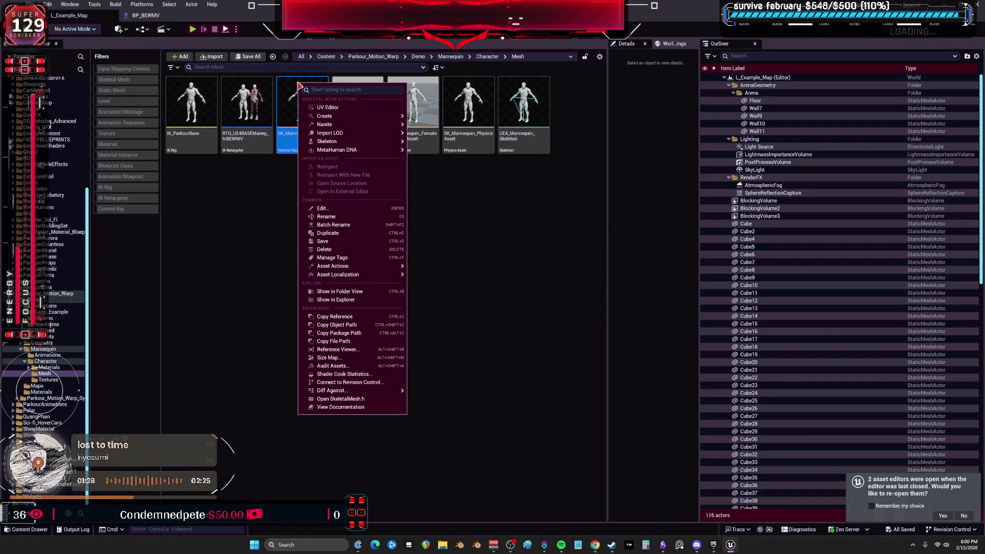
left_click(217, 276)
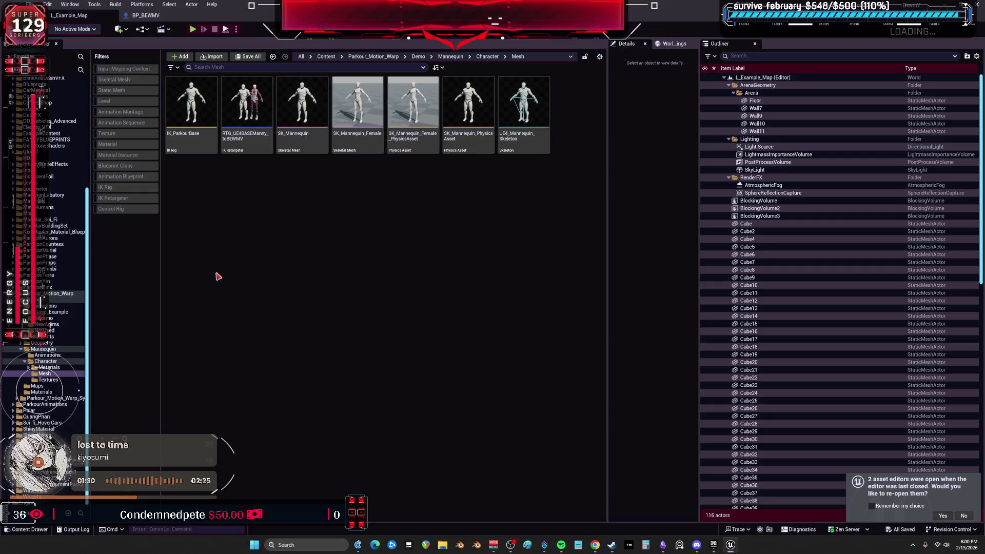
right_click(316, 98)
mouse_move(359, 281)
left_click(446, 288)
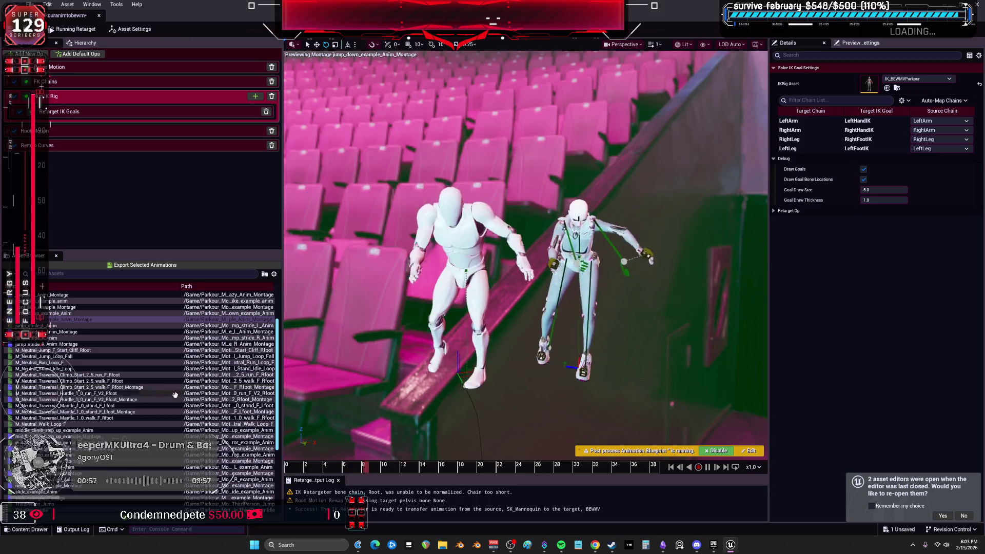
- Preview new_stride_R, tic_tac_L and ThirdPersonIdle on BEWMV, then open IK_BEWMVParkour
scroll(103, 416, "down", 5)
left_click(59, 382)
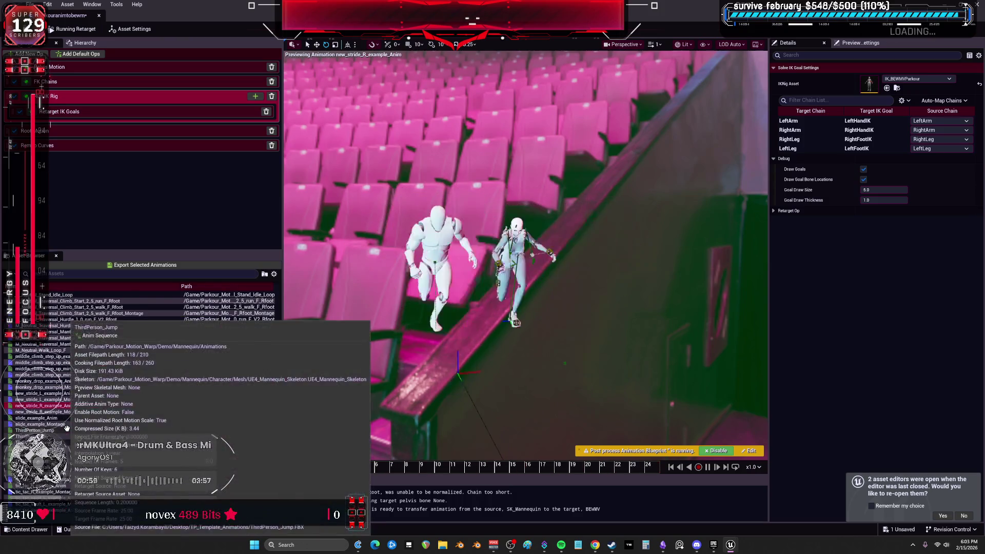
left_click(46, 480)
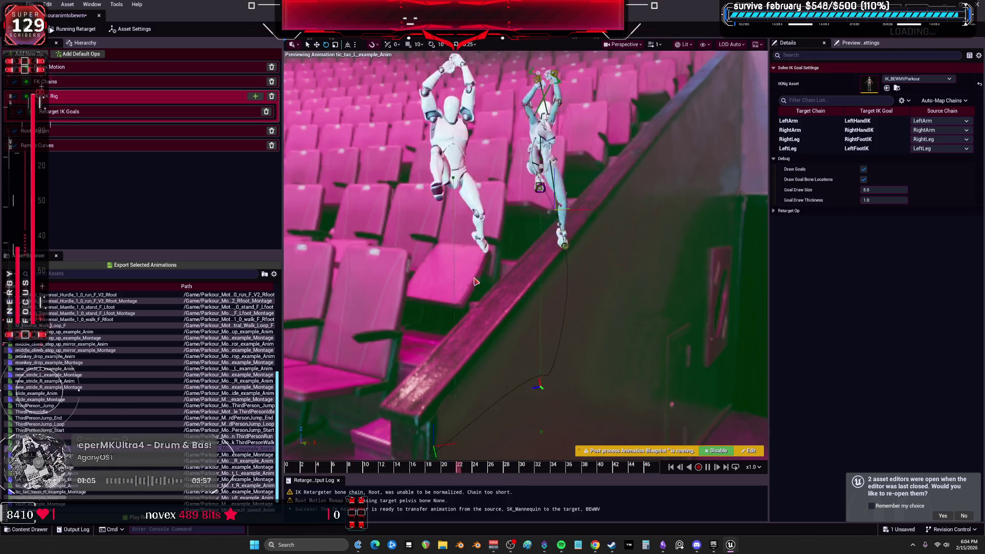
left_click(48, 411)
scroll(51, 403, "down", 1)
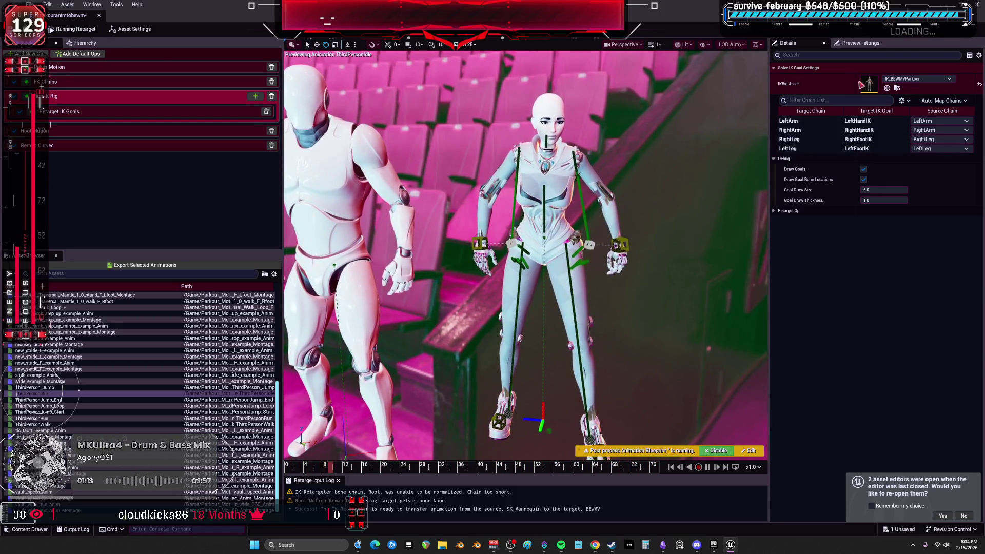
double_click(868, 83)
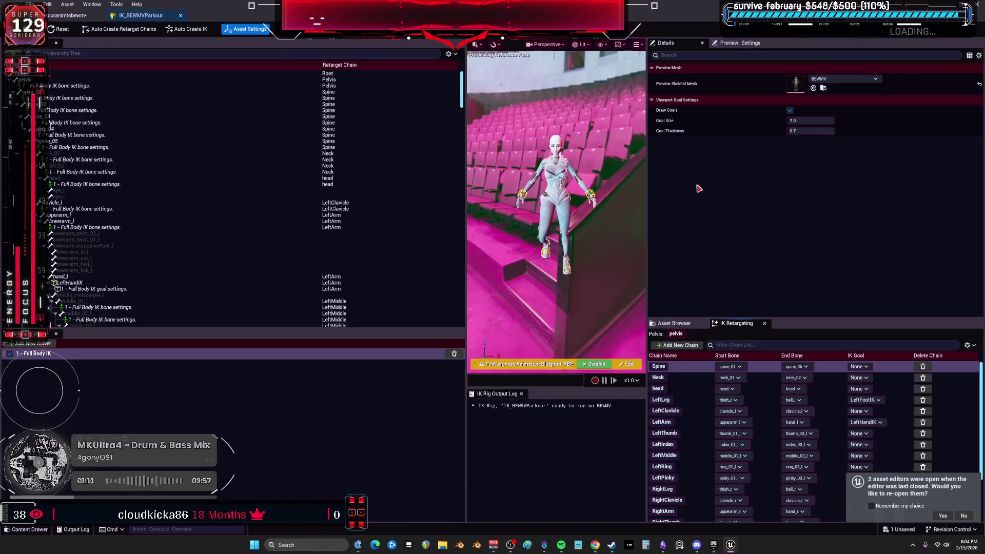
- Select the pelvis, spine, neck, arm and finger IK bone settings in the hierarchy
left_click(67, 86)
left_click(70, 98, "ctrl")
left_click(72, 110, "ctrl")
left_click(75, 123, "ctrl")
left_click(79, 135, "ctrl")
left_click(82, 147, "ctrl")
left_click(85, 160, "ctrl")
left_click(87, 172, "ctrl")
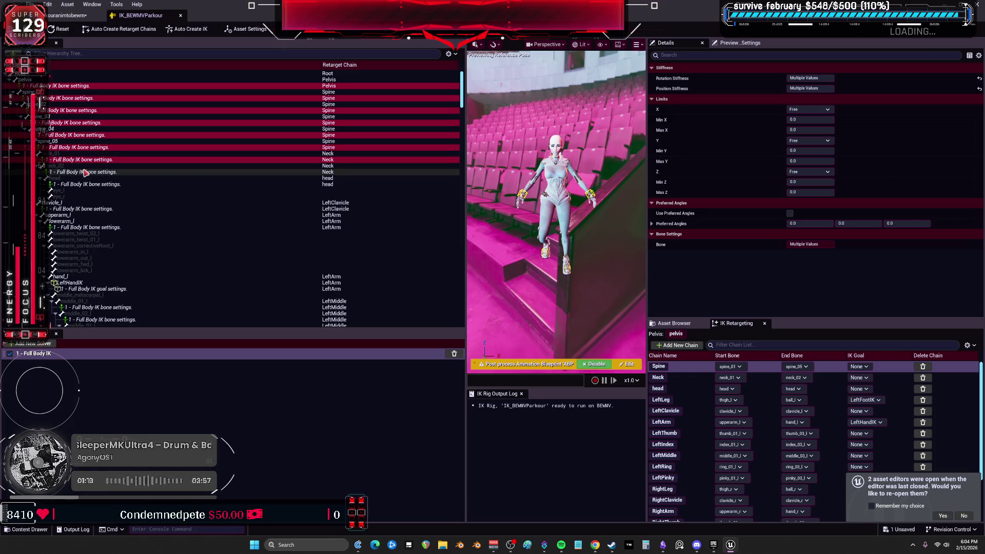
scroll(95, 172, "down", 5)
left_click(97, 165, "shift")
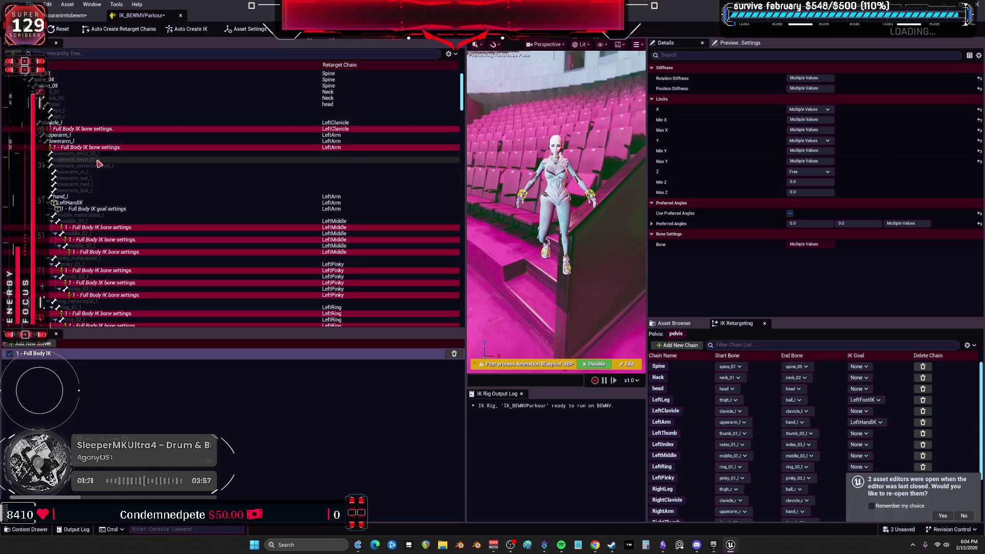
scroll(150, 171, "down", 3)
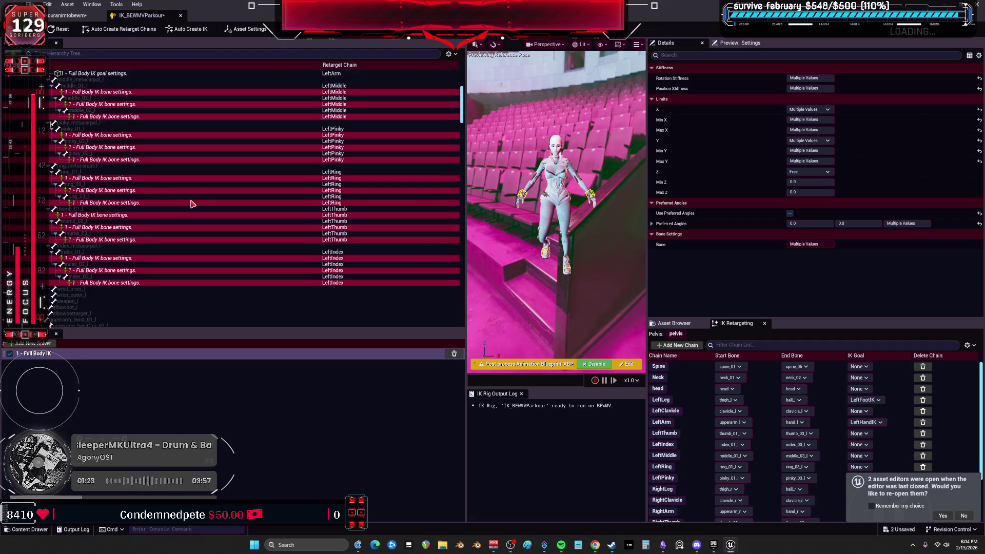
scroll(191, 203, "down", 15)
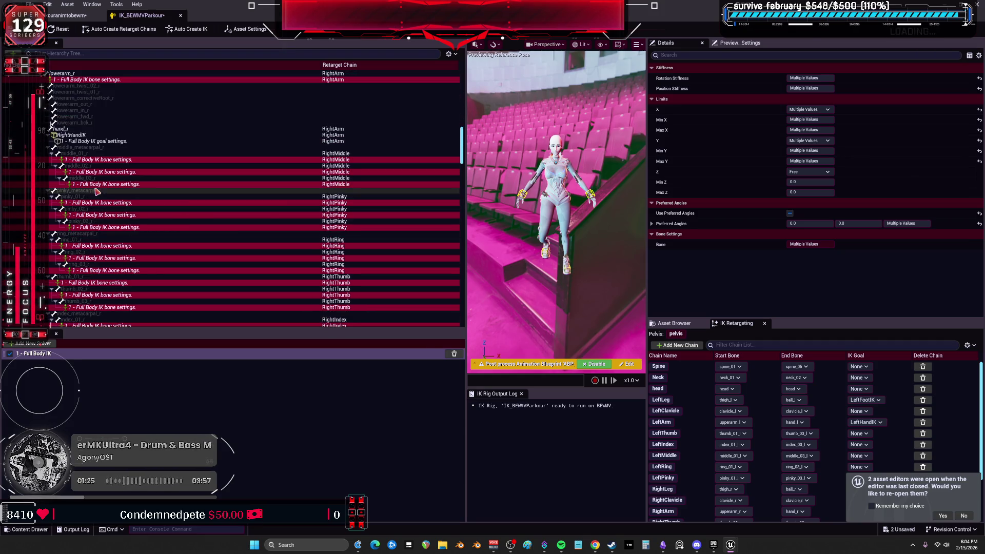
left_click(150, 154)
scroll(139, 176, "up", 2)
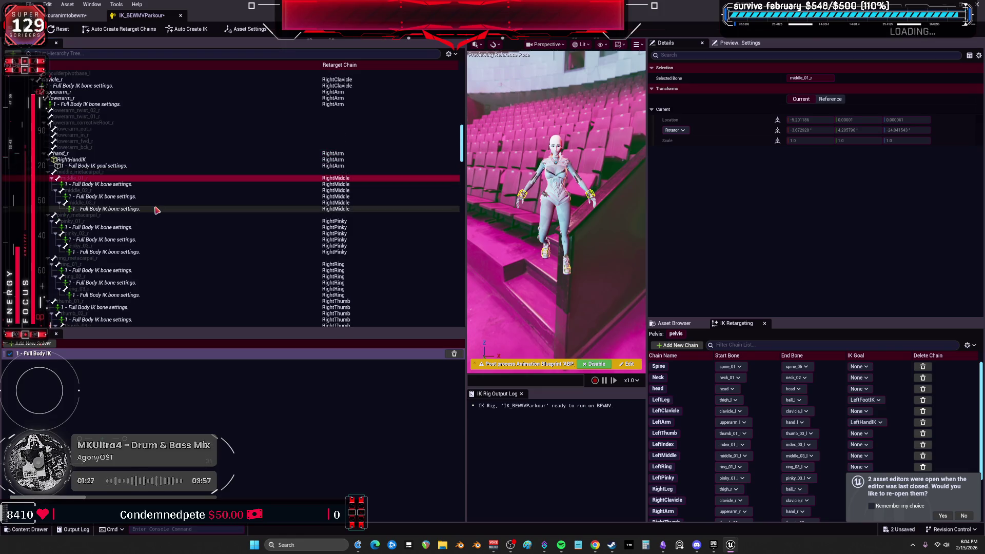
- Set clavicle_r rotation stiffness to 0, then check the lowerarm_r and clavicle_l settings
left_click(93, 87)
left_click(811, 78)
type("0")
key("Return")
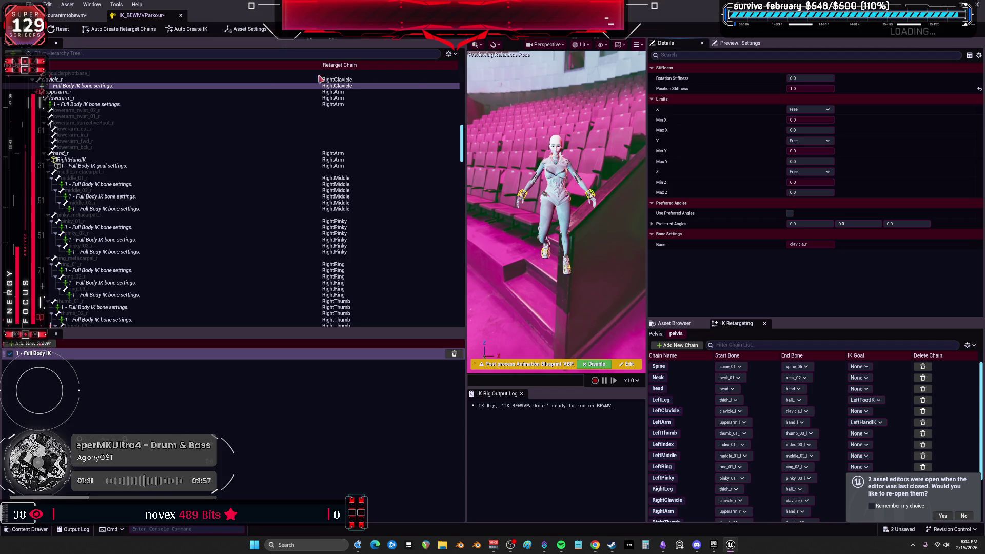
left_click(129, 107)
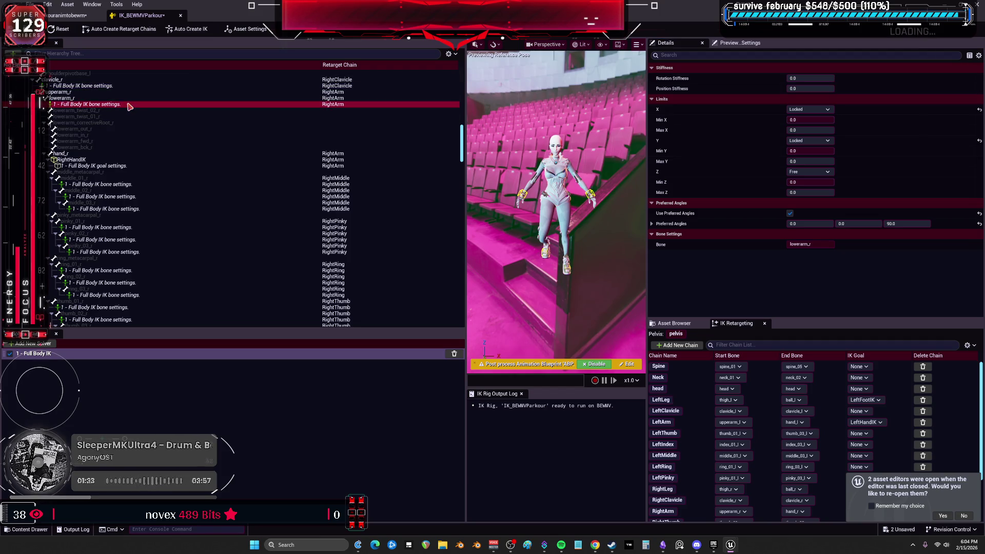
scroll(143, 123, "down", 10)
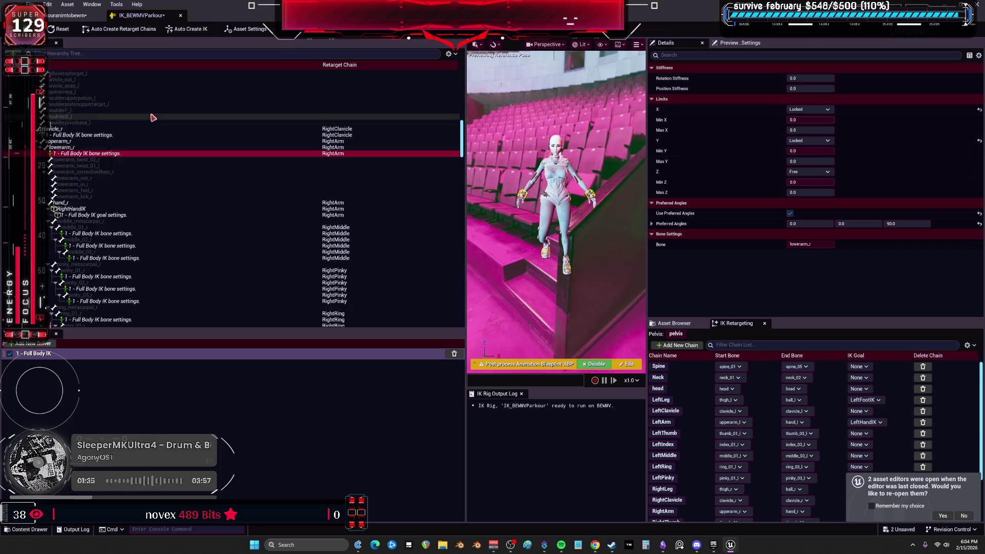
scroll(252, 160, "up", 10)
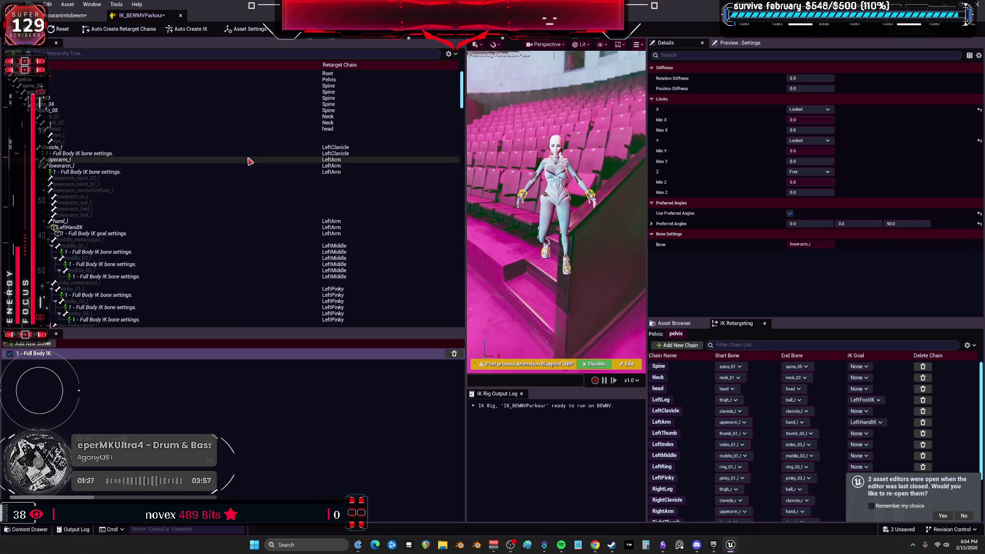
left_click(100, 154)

Exercise objective:
The complete material, set down exactly and stripped of pictures, is the expected response.

Answer box:
left_click(217, 276)
right_click(316, 98)
mouse_move(359, 281)
left_click(446, 288)
- Preview new_stride_R, tic_tac_L and ThirdPersonIdle on BEWMV, then open IK_BEWMVParkour
scroll(103, 416, "down", 5)
left_click(59, 382)
left_click(46, 480)
left_click(48, 411)
scroll(51, 403, "down", 1)
double_click(868, 83)
- Select the pelvis, spine, neck, arm and finger IK bone settings in the hierarchy
left_click(67, 86)
left_click(70, 98, "ctrl")
left_click(72, 110, "ctrl")
left_click(75, 123, "ctrl")
left_click(79, 135, "ctrl")
left_click(82, 147, "ctrl")
left_click(85, 160, "ctrl")
left_click(87, 172, "ctrl")
scroll(95, 172, "down", 5)
left_click(97, 165, "shift")
scroll(150, 171, "down", 3)
scroll(191, 203, "down", 15)
left_click(150, 154)
scroll(139, 176, "up", 2)
- Set clavicle_r rotation stiffness to 0, then check the lowerarm_r and clavicle_l settings
left_click(93, 87)
left_click(811, 78)
type("0")
key("Return")
left_click(129, 107)
scroll(143, 123, "down", 10)
scroll(252, 160, "up", 10)
left_click(100, 154)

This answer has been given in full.